L ange wurden allein soziale und psychologische Aspekte für die Entwicklung von Suchterkrankungen wie der Alkoholabhängigkeit verantwortlich gemacht. Erst die Erkenntnis, dass «Sucht eine Erkrankung des Gehirns sei», wie es vor 15 Jahren in «Science» hiess, bildete die Grundlage für ein besseres Verständnis und half, die Behandlung und ihre Erfolge zu verbessern, so Prof. Dr. Philip Gorwood, Paris.
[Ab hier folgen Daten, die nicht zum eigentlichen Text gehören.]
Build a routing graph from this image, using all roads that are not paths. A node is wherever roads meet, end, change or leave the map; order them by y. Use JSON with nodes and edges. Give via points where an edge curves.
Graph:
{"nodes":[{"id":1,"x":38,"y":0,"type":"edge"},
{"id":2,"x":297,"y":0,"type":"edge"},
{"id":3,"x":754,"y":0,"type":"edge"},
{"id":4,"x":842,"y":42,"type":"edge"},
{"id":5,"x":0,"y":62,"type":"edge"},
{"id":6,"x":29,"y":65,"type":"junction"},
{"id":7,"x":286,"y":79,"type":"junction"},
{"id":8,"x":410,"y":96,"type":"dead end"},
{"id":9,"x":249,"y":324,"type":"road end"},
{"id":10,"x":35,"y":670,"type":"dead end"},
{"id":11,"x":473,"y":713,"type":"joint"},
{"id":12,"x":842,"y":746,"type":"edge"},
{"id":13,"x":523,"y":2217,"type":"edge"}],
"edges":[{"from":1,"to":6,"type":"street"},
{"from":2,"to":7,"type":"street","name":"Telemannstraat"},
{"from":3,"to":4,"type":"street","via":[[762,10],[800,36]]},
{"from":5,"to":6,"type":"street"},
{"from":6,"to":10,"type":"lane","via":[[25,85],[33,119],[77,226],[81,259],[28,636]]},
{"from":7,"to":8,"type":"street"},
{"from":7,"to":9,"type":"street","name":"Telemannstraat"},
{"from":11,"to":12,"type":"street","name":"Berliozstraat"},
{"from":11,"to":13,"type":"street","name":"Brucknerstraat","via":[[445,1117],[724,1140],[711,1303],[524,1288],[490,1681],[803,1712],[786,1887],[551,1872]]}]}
Dieses Konzept erkläre die Chronizität des Problems und ermögliche eine Entlastung der Patienten, sei es bei Rückfällen als Teil der Erkrankung oder hinsichtlich der mit dem Trinken verbundenen Schuldgefühle. Darüber hinaus erkläre es auch, weshalb es den Patienten so schwerfällt, nach Abhilfe zu suchen – dabei kann die fehlende Motivation, mit dem Trinken aufzuhören, bereits als ein Schlüsselsymptom der Alkoholabhängigkeit bewertet werden, so Gorwood. Basierend auf dieser neurobiologischen Sichtweise wurden vielversprechende medikamentöse sowie nicht pharmakologische Therapieansätze entwickelt.
Motorische Rehabilitation
Anstelle der kognitiven Kontrolle zur Einschränkung impulsiver Entscheidungen setzt man bei diesen Überlegungen darauf, die Motorik zu beeinflussen. Laut Hinweisen liegt einer Stimulanzienabhängigkeit ein bestimmter neurobiologischer Phänotyp zugrunde, und in den für die Selbstkontrolle und Hemmung zuständigen Hirnregionen scheinen bereits vor Beginn des Drogenkonsums Anomalien vorzuliegen, die das Risiko eines Suchtverhaltens erhöhen können, so der Experte. Auch bei der Entwicklung eines gewohnheitsmässigen Konsums von Alkohol scheint die Impulskontrolle beeinträchtigt sowie die neurale Verarbeitung verändert, wie Gorwood weiter ausführte. Demzufolge erhofft man sich durch eine Verstärkung der motorischen Hemmung einen neuen Weg, gegen die Reaktion auf Schlüsselreize (alkoholische Getränke in Gesellschaft,
Kauf oder Anblick von Flaschen) vorzugehen. Dazu dienen sollen insbesondere computerbasierte Übungen, zunächst mit neutralen, später auch mit alkoholbezogenen Signalen, bei denen «auf kognitivem Weg die Fähigkeit zur Reduktion motorischer Reaktionen verstärkt werden soll».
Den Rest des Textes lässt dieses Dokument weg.